Since she died in June there have been countless reasons to pop over, as the house has been cleared and dressed for sale. There’s a lovely couple due to move in, with names which are a combination of my siblings’ – how weird is THAT? I met them and promised to leave the lightbulbs and fuses in place. (They laughed uneasily – this is why I should be left out of the responsible jobs!)
It’s easier every time, going round there. The trinkets have gone, and most of the furniture, and pretty much everything that made it hers. I can still sit in her armchair though, where she read to my kids. I can still gaze out into the garden where ‘her’ fox sat in the morning sunshine. There’s still that patch of carpet in the bedroom, where she fell… it’s not all happy memories.
This morning I needed to sort the boiler. I called out “I’m just popping over to my mums!” And then quietly, under my breath, I said “I wish she was going to be there”.
She wasn’t. The house is an empty shell. Where her love and warmth were is now a bright and sunny home, perfectly nice and a great place for that couple to make their new home. But she’s not there.
The day she died I popped over to my mum’s to say goodbye.
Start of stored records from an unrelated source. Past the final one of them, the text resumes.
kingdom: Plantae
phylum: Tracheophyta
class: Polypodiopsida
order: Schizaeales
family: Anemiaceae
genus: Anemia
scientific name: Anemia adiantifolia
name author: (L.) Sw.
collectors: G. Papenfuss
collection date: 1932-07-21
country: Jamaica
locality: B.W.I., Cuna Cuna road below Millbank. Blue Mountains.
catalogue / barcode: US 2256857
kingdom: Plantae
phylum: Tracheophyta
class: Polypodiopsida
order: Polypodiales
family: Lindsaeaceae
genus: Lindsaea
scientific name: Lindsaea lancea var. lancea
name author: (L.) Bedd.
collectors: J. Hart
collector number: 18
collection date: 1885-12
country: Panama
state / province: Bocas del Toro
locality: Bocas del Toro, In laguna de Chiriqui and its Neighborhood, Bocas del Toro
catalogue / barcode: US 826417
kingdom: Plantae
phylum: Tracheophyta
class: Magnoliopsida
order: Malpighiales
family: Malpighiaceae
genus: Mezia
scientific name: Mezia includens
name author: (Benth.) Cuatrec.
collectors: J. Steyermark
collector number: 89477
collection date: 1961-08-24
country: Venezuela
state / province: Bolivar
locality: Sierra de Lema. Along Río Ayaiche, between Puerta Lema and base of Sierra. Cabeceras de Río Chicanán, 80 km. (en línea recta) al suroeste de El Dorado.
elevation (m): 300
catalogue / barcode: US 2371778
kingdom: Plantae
I wanted to be there when they came to take her away. Seeing a dead body is a profound and beautiful experience. You GET it, you see that they’ve gone, that they’re no longer in that shell. As the undertakers gently carried her body out, I ran to the front door. And as they drove away, I stood on her doorstep and waved goodbye. As she did, every time we left, for years and years.
This morning, as I drove away, I looked back. She wasn’t on the doorstep. Her ghost was not present. I whispered goodbye under my breath.